(Beginning of Given information)
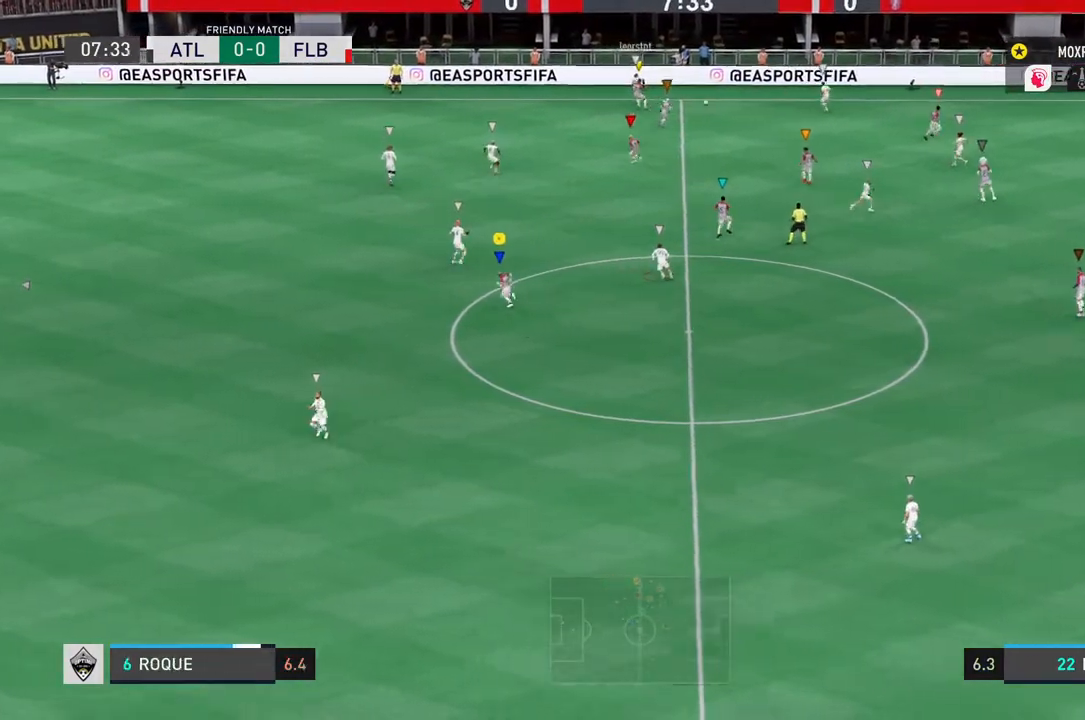
Gameplay with a controller (PlayStation layout); each line is a JSON object with the inputs held at the frame after it. "events" lists button and stick changes between this image and that frame as [ms after this image, input, new state], when the widget could be followed in between. Not read: L3 R3.
{"buttons": ["L2", "R2"], "left_stick": "down", "right_stick": "center", "events": [[100, "left_stick", "down-left"], [234, "L2", "down"], [234, "left_stick", "down"], [401, "R2", "down"]]}
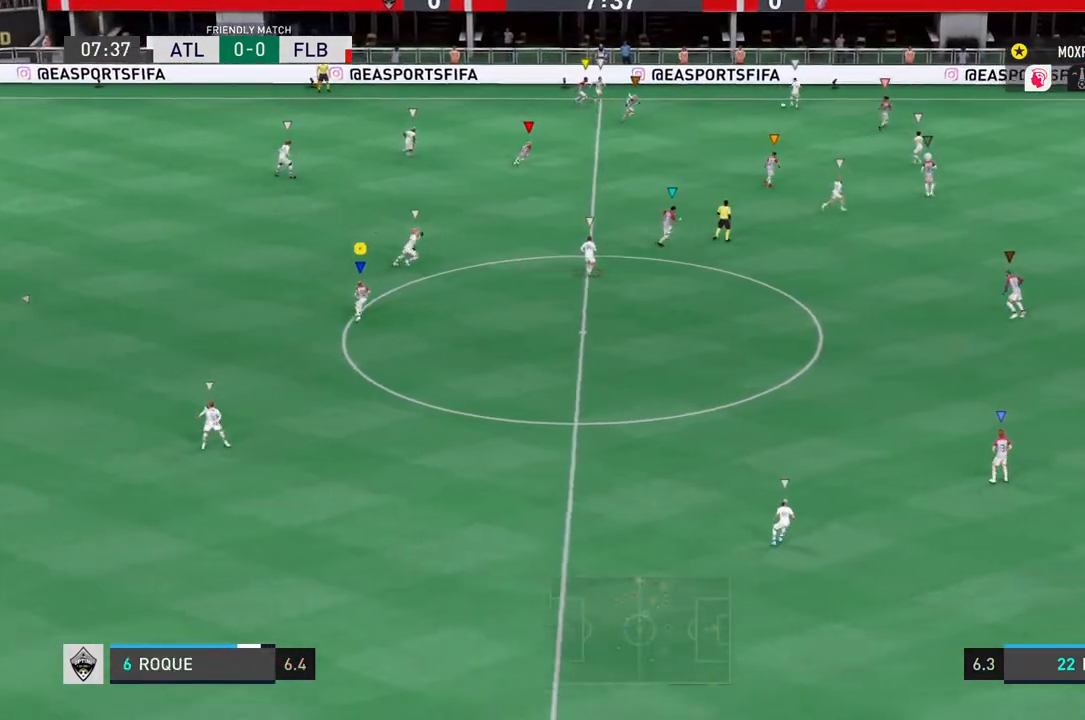
{"buttons": [], "left_stick": "down", "right_stick": "center", "events": [[100, "L2", "up"], [283, "R2", "up"]]}
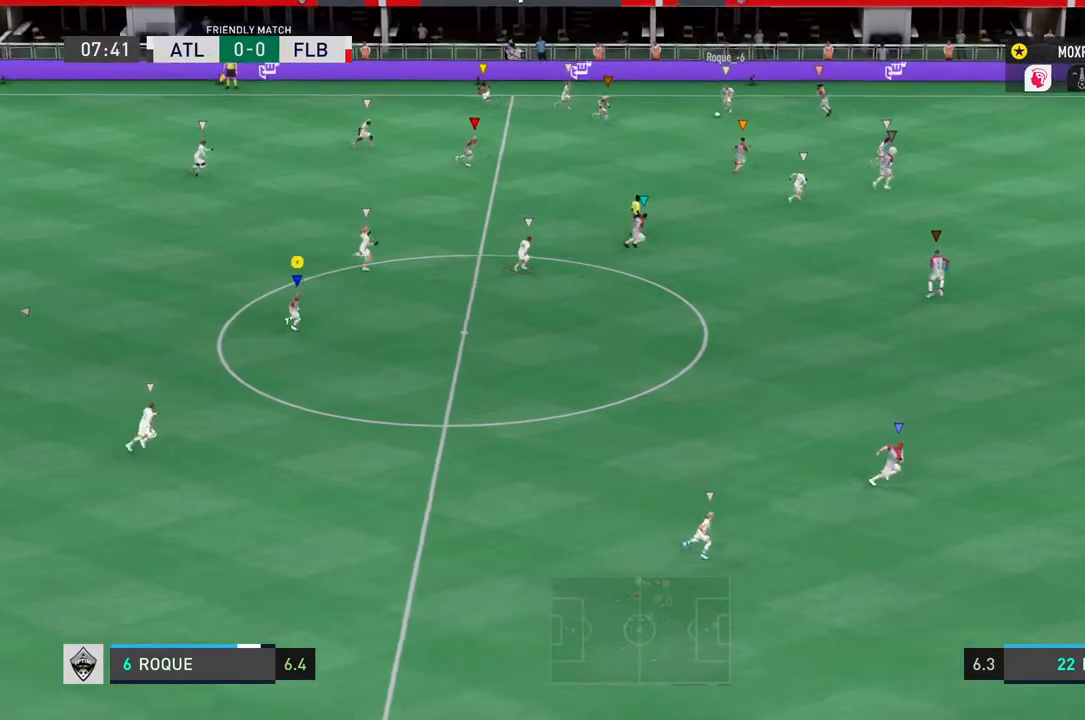
{"buttons": [], "left_stick": "down", "right_stick": "center", "events": []}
(End of Given information)
### Work instruction
A faithful copy of all the data above, without its pictures, is the expected result.

### Solved problem
Gameplay with a controller (PlayStation layout); each line is a JSON object with the inputs held at the frame after it. "events" lists button and stick changes between this image and that frame as [ms after this image, input, new state], when the widget could be followed in between. Not read: L3 R3.
{"buttons": ["L2", "R2"], "left_stick": "down", "right_stick": "center", "events": [[100, "left_stick", "down-left"], [234, "L2", "down"], [234, "left_stick", "down"], [401, "R2", "down"]]}
{"buttons": [], "left_stick": "down", "right_stick": "center", "events": [[100, "L2", "up"], [283, "R2", "up"]]}
{"buttons": [], "left_stick": "down", "right_stick": "center", "events": []}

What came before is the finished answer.